Only one stretch of the data below should be repeated: the lines from the line containing "# Assumptions" through the line containing "# Supporting Insights", inclusive, exactly as they are.

+++ Material shown

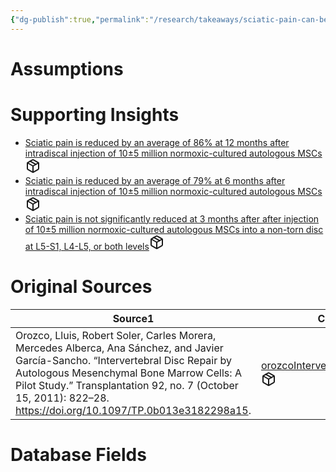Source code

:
 ```yaml
---
{"dg-publish":true,"permalink":"/research/takeaways/sciatic-pain-can-be-reduced-within-6-months-after-injection-of-10-5-million-normoxic-cultured-autologous-ms-cs-into-a-non-torn-disc-at-l5-s1-l4-l5-or-both-levels/"}
---
```


# Assumptions
<div><ul class="dataview list-view-ul"></ul></div>

# Supporting Insights
<div><ul class="dataview list-view-ul"><li><span><a data-tooltip-position="top" aria-label="Research/Insights/Sciatic pain is reduced by an average of 86% at 12 months after intradiscal injection of 10±5 million normoxic-cultured autologous MSCs.md" data-href="Research/Insights/Sciatic pain is reduced by an average of 86% at 12 months after intradiscal injection of 10±5 million normoxic-cultured autologous MSCs.md" href="Research/Insights/Sciatic pain is reduced by an average of 86% at 12 months after intradiscal injection of 10±5 million normoxic-cultured autologous MSCs.md" class="internal-link" target="_blank" rel="noopener" fileclass-name="Research Links">Sciatic pain is reduced by an average of 86% at 12 months after intradiscal injection of 10±5 million normoxic-cultured autologous MSCs</a><a class="metadata-menu fileclass-icon"><svg xmlns="http://www.w3.org/2000/svg" width="24" height="24" viewBox="0 0 24 24" fill="none" stroke="currentColor" stroke-width="2" stroke-linecap="round" stroke-linejoin="round" class="svg-icon lucide-package"><path d="m7.5 4.27 9 5.15"></path><path d="M21 8a2 2 0 0 0-1-1.73l-7-4a2 2 0 0 0-2 0l-7 4A2 2 0 0 0 3 8v8a2 2 0 0 0 1 1.73l7 4a2 2 0 0 0 2 0l7-4A2 2 0 0 0 21 16Z"></path><path d="m3.3 7 8.7 5 8.7-5"></path><path d="M12 22V12"></path></svg></a></span></li><li><span><a data-tooltip-position="top" aria-label="Research/Insights/Sciatic pain is reduced by an average of 79% at 6 months after intradiscal injection of 10±5 million normoxic-cultured autologous MSCs.md" data-href="Research/Insights/Sciatic pain is reduced by an average of 79% at 6 months after intradiscal injection of 10±5 million normoxic-cultured autologous MSCs.md" href="Research/Insights/Sciatic pain is reduced by an average of 79% at 6 months after intradiscal injection of 10±5 million normoxic-cultured autologous MSCs.md" class="internal-link" target="_blank" rel="noopener" fileclass-name="Research Links">Sciatic pain is reduced by an average of 79% at 6 months after intradiscal injection of 10±5 million normoxic-cultured autologous MSCs</a><a class="metadata-menu fileclass-icon"><svg xmlns="http://www.w3.org/2000/svg" width="24" height="24" viewBox="0 0 24 24" fill="none" stroke="currentColor" stroke-width="2" stroke-linecap="round" stroke-linejoin="round" class="svg-icon lucide-package"><path d="m7.5 4.27 9 5.15"></path><path d="M21 8a2 2 0 0 0-1-1.73l-7-4a2 2 0 0 0-2 0l-7 4A2 2 0 0 0 3 8v8a2 2 0 0 0 1 1.73l7 4a2 2 0 0 0 2 0l7-4A2 2 0 0 0 21 16Z"></path><path d="m3.3 7 8.7 5 8.7-5"></path><path d="M12 22V12"></path></svg></a></span></li><li><span><a data-tooltip-position="top" aria-label="Research/Insights/Sciatic pain is not significantly reduced at 3 months after after injection of 10±5 million normoxic-cultured autologous MSCs into a non-torn disc at L5-S1, L4-L5, or both levels.md" data-href="Research/Insights/Sciatic pain is not significantly reduced at 3 months after after injection of 10±5 million normoxic-cultured autologous MSCs into a non-torn disc at L5-S1, L4-L5, or both levels.md" href="Research/Insights/Sciatic pain is not significantly reduced at 3 months after after injection of 10±5 million normoxic-cultured autologous MSCs into a non-torn disc at L5-S1, L4-L5, or both levels.md" class="internal-link" target="_blank" rel="noopener" fileclass-name="Research Links">Sciatic pain is not significantly reduced at 3 months after after injection of 10±5 million normoxic-cultured autologous MSCs into a non-torn disc at L5-S1, L4-L5, or both levels</a><a class="metadata-menu fileclass-icon"><svg xmlns="http://www.w3.org/2000/svg" width="24" height="24" viewBox="0 0 24 24" fill="none" stroke="currentColor" stroke-width="2" stroke-linecap="round" stroke-linejoin="round" class="svg-icon lucide-package"><path d="m7.5 4.27 9 5.15"></path><path d="M21 8a2 2 0 0 0-1-1.73l-7-4a2 2 0 0 0-2 0l-7 4A2 2 0 0 0 3 8v8a2 2 0 0 0 1 1.73l7 4a2 2 0 0 0 2 0l7-4A2 2 0 0 0 21 16Z"></path><path d="m3.3 7 8.7 5 8.7-5"></path><path d="M12 22V12"></path></svg></a></span></li></ul></div>

# Original Sources
<div><table class="dataview table-view-table"><thead class="table-view-thead"><tr class="table-view-tr-header"><th class="table-view-th"><span>Source</span><span class="dataview small-text">1</span></th><th class="table-view-th"><span>Citation Key</span></th></tr></thead><tbody class="table-view-tbody"><tr><td><span>Orozco, Lluis, Robert Soler, Carles Morera, Mercedes Alberca, Ana Sánchez, and Javier García-Sancho. “Intervertebral Disc Repair by Autologous Mesenchymal Bone Marrow Cells: A Pilot Study.” Transplantation 92, no. 7 (October 15, 2011): 822–28. <a rel="noopener" class="external-link" href="https://doi.org/10.1097/TP.0b013e3182298a15" target="_blank">https://doi.org/10.1097/TP.0b013e3182298a15</a>.</span></td><td><span><a data-tooltip-position="top" aria-label="Research/Evidence Sources/orozcoIntervertebralDiscRepair2011.md" data-href="Research/Evidence Sources/orozcoIntervertebralDiscRepair2011.md" href="Research/Evidence Sources/orozcoIntervertebralDiscRepair2011.md" class="internal-link" target="_blank" rel="noopener" fileclass-name="Research Links">orozcoIntervertebralDiscRepair2011</a><a class="metadata-menu fileclass-icon"><svg xmlns="http://www.w3.org/2000/svg" width="24" height="24" viewBox="0 0 24 24" fill="none" stroke="currentColor" stroke-width="2" stroke-linecap="round" stroke-linejoin="round" class="svg-icon lucide-package"><path d="m7.5 4.27 9 5.15"></path><path d="M21 8a2 2 0 0 0-1-1.73l-7-4a2 2 0 0 0-2 0l-7 4A2 2 0 0 0 3 8v8a2 2 0 0 0 1 1.73l7 4a2 2 0 0 0 2 0l7-4A2 2 0 0 0 21 16Z"></path><path d="m3.3 7 8.7 5 8.7-5"></path><path d="M12 22V12"></path></svg></a></span></td></tr></tbody></table></div>

# Database Fields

++++++

### Response for this exercise:
# Assumptions
<div><ul class="dataview list-view-ul"></ul></div>

# Supporting Insights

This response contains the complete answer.